__PASSAGE TO READ__
========
On 22.04.2024 11:49, Sergey Kaplun wrote:
From: Mike Pall <mike>

Thanks to Sergey Kaplun and Peter Cawley.

(cherry picked from commit d06beb0480c5d1eb53b3343e78063950275aa281)

This commit is a follow-up for the commit
1b8216023d5a79814389f1c1affef27c15d9de27 ("Throw any errors before stack
changes in trace stitching."). The patch prepends failures for the
specific error to be thrown. Nevertheless, the error may be thrown due
to retrying trace recording in the case when table bump optimization
is enabled or when OOM is observed during reallocation of the snapshot
or IR buffers.

This patch adds the corresponding protected frame and rethrows the error
after a fixup of the stack.
========
__RECORDS PROVIDED__
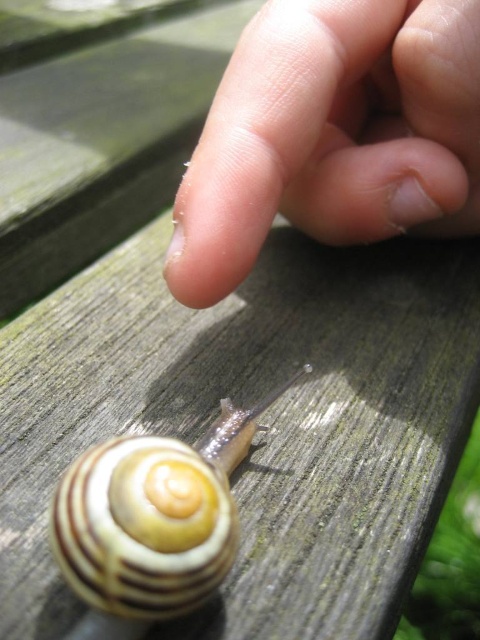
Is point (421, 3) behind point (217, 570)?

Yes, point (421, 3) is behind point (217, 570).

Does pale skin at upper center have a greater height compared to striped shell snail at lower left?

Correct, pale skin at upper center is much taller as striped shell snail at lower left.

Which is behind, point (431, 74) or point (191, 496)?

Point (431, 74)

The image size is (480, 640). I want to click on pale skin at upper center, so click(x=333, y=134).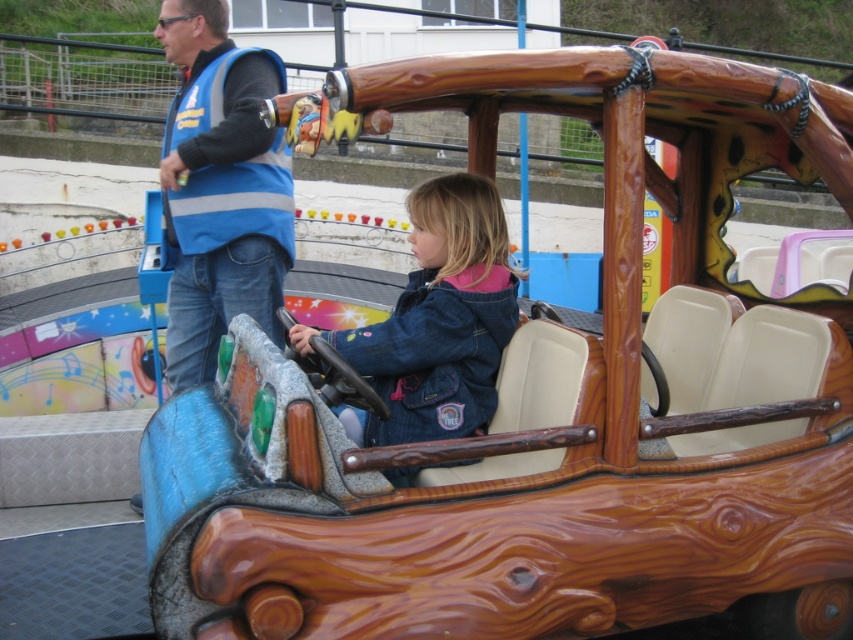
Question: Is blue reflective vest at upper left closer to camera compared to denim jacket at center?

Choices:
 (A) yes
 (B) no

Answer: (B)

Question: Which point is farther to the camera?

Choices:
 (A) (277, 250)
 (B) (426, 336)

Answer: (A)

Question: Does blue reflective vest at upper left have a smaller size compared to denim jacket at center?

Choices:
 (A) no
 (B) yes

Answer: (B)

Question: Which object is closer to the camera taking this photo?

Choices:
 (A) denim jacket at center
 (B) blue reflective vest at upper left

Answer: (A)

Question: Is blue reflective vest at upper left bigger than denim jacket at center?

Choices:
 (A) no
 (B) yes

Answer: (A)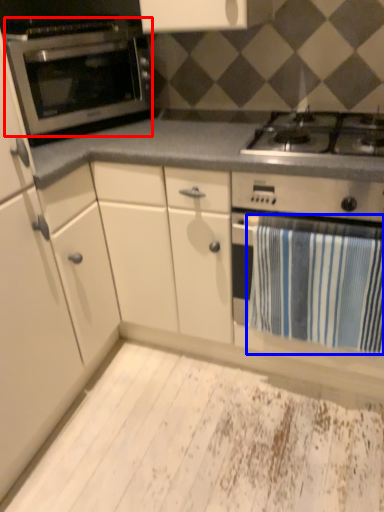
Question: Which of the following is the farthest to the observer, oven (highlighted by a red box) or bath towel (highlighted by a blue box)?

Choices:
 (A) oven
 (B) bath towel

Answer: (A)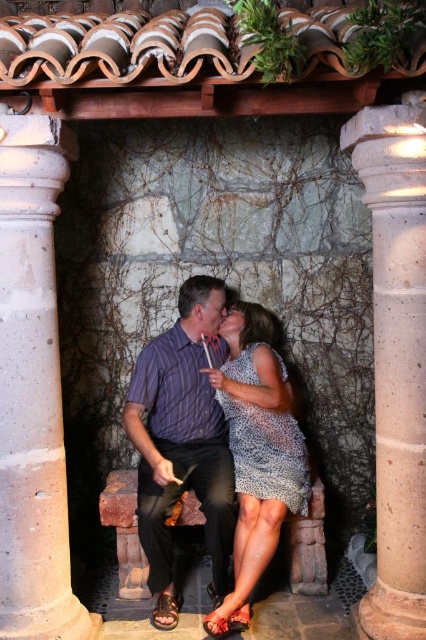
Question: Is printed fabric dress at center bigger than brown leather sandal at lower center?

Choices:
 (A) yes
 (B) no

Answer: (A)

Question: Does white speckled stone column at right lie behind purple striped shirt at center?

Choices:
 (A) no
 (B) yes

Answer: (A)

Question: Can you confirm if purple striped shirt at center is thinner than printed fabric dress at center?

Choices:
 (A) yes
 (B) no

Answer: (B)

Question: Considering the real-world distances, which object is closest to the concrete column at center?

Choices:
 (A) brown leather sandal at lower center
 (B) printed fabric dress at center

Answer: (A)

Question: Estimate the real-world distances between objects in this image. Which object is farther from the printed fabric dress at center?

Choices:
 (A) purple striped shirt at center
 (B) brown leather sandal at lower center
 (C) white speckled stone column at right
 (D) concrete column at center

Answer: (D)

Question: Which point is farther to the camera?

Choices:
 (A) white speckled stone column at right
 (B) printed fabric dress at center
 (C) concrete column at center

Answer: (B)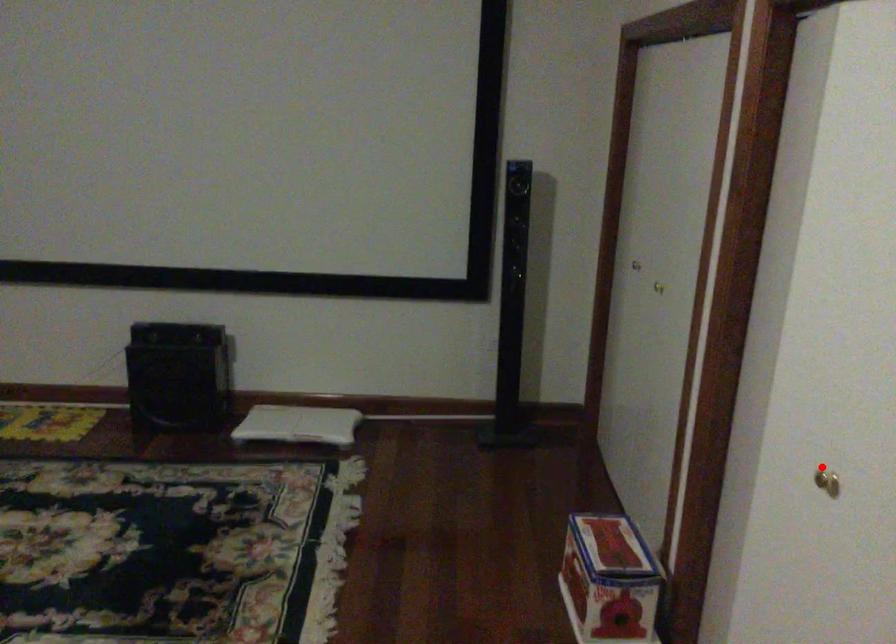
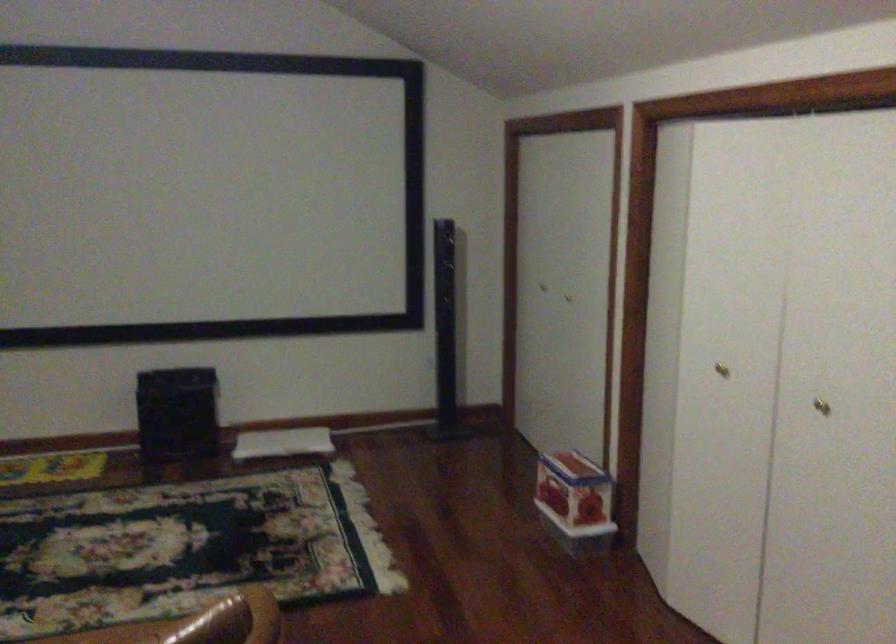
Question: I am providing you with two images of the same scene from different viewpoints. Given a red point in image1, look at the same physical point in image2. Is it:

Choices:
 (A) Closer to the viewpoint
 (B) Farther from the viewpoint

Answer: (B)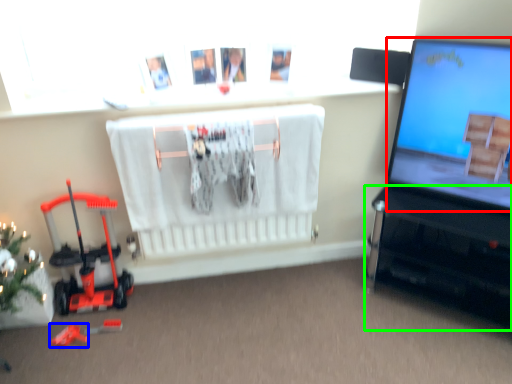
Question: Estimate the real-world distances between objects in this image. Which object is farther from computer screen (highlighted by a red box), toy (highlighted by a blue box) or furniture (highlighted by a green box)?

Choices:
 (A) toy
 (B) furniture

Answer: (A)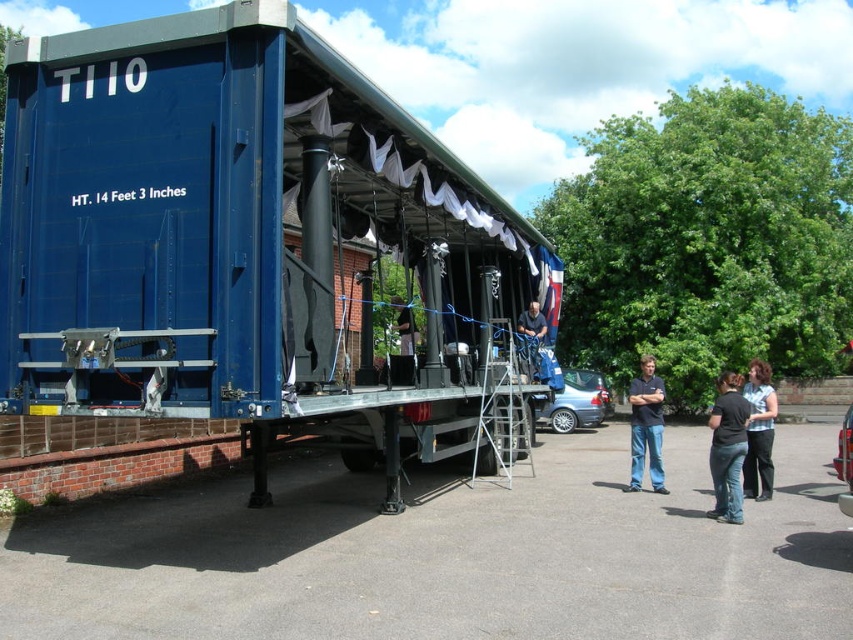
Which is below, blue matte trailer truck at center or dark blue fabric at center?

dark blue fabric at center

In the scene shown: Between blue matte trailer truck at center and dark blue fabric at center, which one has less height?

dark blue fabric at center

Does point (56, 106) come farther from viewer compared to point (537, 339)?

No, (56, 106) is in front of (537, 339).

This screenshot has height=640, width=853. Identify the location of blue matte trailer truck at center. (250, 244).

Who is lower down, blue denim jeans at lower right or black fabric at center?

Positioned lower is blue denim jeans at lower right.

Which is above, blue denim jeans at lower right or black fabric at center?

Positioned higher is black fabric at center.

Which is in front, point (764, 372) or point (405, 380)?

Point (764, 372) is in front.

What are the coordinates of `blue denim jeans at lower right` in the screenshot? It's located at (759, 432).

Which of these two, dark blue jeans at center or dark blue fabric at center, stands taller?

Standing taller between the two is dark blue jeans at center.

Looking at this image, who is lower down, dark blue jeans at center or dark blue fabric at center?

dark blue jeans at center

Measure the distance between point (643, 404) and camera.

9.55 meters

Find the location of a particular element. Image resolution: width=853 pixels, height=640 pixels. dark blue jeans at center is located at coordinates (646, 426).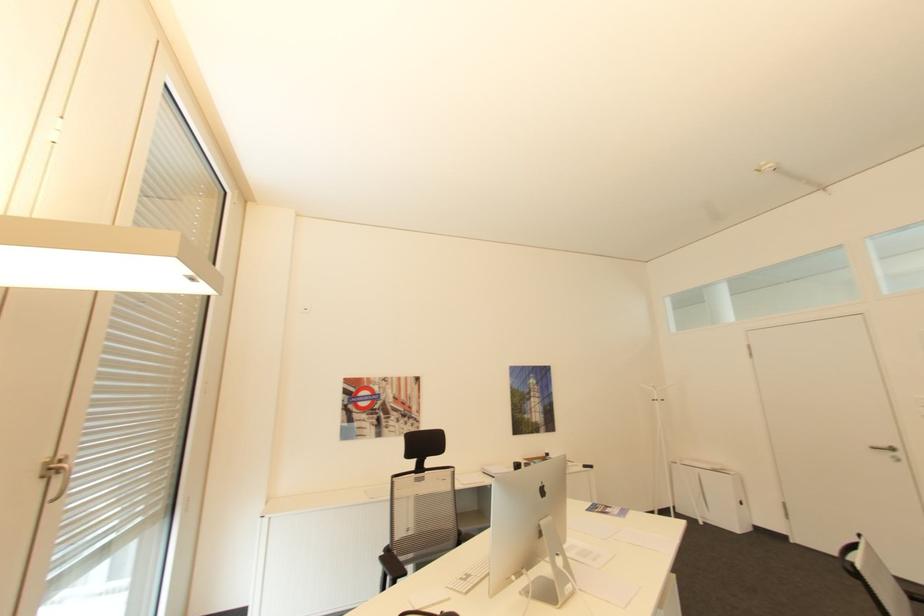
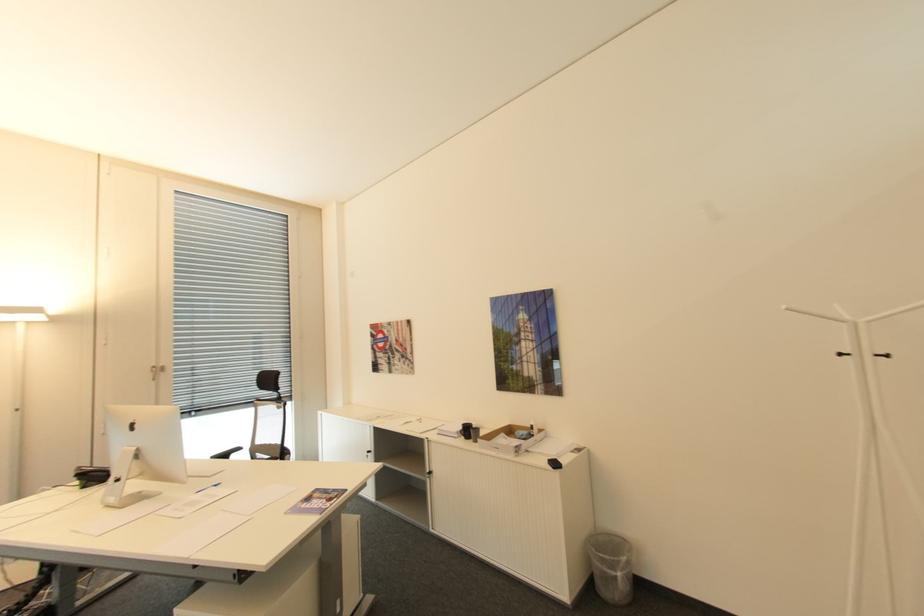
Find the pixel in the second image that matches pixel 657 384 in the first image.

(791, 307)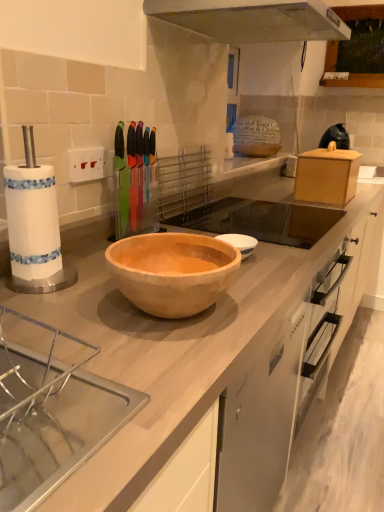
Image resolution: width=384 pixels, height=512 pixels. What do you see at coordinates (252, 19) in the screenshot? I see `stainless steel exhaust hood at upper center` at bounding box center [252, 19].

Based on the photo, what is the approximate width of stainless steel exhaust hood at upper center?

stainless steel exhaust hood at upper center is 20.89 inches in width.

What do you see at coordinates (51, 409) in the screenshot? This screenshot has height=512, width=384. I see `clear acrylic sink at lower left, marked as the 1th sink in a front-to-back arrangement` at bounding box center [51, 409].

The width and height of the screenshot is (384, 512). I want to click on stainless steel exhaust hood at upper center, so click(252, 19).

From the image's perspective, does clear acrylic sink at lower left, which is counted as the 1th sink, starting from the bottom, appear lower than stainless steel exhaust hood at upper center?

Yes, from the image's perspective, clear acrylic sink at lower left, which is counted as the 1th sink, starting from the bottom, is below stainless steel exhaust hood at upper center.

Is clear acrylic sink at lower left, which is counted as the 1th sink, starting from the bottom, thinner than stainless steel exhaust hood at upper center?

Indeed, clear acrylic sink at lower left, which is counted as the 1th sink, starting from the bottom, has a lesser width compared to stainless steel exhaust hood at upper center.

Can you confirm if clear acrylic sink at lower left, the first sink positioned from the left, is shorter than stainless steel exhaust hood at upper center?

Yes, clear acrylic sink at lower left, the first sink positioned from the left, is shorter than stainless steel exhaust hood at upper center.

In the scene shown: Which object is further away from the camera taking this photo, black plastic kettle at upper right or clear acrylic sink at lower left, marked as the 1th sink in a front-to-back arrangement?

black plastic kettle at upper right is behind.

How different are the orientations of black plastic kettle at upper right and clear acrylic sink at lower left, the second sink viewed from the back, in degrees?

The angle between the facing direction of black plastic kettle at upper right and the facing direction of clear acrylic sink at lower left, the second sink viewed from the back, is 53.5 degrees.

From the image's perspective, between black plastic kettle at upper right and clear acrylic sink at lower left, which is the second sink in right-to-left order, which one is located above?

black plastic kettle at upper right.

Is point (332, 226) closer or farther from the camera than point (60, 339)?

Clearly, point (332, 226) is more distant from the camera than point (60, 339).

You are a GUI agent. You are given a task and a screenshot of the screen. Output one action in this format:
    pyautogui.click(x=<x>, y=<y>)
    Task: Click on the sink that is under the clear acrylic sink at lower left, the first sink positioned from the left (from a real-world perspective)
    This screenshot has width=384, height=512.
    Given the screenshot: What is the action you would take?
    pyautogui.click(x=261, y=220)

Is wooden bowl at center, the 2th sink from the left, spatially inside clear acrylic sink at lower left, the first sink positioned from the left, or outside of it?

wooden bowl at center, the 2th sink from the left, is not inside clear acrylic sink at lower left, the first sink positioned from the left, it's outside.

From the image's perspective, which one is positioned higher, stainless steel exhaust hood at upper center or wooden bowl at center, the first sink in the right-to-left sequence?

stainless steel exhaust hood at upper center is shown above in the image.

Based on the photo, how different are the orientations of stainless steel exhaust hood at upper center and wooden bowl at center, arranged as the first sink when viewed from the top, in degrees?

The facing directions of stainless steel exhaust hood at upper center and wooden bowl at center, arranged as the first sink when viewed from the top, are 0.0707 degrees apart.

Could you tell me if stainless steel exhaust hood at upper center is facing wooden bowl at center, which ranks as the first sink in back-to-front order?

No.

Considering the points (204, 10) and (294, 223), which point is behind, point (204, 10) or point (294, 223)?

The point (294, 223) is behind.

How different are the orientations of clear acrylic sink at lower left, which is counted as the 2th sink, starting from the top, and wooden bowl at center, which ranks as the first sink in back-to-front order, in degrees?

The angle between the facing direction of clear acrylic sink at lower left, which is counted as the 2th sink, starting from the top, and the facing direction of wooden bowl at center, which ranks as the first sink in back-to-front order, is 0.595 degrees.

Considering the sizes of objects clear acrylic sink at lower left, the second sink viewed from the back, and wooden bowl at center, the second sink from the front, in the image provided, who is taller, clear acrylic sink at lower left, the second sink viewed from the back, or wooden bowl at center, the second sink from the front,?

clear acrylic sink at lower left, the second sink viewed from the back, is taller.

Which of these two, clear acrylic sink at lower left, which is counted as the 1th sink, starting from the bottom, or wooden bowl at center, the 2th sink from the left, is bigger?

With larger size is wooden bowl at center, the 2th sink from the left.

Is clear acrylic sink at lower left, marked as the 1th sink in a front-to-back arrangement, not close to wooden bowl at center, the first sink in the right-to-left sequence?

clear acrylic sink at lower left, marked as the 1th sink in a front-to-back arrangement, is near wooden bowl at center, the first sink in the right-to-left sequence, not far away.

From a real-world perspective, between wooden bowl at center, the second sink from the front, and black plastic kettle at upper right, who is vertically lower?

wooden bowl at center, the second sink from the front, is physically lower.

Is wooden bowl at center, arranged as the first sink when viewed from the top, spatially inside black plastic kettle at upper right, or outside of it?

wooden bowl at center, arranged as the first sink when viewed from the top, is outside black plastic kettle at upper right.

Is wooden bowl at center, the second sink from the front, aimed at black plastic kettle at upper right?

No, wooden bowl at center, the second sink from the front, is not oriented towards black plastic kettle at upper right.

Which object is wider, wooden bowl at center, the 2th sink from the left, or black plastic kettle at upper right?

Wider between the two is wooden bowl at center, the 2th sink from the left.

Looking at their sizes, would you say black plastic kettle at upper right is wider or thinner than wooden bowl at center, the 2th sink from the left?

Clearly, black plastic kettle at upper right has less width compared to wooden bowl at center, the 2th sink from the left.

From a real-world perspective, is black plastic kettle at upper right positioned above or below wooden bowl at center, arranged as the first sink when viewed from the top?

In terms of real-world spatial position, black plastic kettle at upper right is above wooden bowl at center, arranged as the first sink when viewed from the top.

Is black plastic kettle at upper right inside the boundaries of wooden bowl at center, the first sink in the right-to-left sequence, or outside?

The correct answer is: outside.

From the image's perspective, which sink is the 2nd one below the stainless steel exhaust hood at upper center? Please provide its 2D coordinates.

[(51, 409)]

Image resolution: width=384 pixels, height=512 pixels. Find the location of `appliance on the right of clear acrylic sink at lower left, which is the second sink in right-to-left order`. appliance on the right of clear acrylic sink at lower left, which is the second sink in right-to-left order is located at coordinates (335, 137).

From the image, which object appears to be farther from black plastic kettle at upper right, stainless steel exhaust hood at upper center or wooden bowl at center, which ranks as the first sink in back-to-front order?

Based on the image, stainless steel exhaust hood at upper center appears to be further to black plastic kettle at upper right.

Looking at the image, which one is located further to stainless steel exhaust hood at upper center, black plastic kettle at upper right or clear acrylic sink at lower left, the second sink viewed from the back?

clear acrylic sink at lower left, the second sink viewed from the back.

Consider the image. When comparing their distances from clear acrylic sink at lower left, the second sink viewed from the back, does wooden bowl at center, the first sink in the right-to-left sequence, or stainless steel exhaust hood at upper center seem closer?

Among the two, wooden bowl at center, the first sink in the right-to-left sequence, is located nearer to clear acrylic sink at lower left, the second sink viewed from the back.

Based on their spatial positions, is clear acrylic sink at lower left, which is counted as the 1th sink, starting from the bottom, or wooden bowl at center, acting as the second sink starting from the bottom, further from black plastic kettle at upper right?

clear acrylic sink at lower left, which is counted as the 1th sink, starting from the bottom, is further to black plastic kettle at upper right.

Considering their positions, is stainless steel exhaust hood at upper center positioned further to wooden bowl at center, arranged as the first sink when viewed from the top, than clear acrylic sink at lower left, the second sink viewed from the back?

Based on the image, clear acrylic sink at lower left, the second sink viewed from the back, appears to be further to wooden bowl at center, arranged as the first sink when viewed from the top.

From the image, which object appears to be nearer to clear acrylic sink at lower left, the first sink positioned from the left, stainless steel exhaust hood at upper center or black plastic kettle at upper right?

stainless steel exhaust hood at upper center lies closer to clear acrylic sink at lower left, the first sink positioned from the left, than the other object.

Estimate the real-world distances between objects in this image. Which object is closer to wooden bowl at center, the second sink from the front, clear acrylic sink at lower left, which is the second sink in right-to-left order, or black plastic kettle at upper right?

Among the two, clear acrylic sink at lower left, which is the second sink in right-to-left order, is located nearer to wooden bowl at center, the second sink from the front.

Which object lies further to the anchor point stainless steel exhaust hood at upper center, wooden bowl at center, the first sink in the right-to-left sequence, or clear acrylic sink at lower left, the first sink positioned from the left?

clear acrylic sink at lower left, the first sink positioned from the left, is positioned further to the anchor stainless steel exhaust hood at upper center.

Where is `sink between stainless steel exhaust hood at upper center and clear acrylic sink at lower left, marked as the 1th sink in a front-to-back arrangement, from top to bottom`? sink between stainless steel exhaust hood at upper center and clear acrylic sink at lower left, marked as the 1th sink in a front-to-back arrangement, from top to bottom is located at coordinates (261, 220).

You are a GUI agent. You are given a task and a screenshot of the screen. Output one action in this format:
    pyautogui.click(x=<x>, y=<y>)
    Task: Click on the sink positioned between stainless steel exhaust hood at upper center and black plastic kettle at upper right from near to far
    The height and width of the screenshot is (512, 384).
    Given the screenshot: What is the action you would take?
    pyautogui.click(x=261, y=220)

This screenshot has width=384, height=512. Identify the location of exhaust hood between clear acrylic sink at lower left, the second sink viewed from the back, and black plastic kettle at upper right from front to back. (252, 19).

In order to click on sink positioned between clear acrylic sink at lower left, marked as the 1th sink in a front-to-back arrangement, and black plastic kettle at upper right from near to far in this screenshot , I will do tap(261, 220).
========
__WORK INSTRUCTIONS__
1. What does the patch add, according to the commit message?
2. Please quote everything in the commit message from "This commit is" down to "of the stack.".
The records stand apart from the commit message.

__ANSWERS BY TASK__
1. It adds the corresponding protected frame and rethrows the error after a fixup of the stack.

2.
This commit is a follow-up for the commit
1b8216023d5a79814389f1c1affef27c15d9de27 ("Throw any errors before stack
changes in trace stitching."). The patch prepends failures for the
specific error to be thrown. Nevertheless, the error may be thrown due
to retrying trace recording in the case when table bump optimization
is enabled or when OOM is observed during reallocation of the snapshot
or IR buffers.

This patch adds the corresponding protected frame and rethrows the error
after a fixup of the stack.